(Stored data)
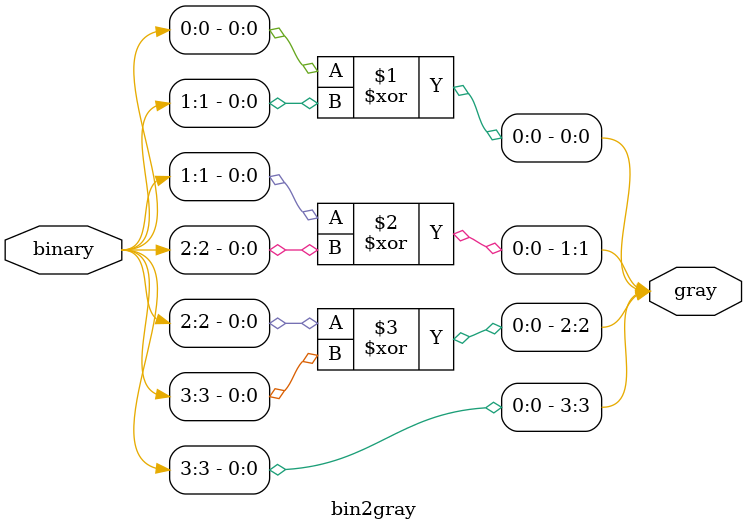
<source format=sv>
`timescale 1ns / 1ps

module bin2gray #(parameter WIDTH=4) (
    input  wire [WIDTH-1:0]   binary,
    output wire [WIDTH-1:0]   gray
);

    genvar i;
    generate
        for(i=0;i<WIDTH-1;i++) begin
            assign gray[i] = binary[i] ^ binary[i+1];
        end
    endgenerate

    assign gray[WIDTH-1] = binary[WIDTH-1];

endmodule : bin2gray
</source>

[Work instruction]
Could you print exactly the lines from the one containing "endgenerate" through the last line of the records above?

[Result]
    endgenerate

    assign gray[WIDTH-1] = binary[WIDTH-1];

endmodule : bin2gray
</source>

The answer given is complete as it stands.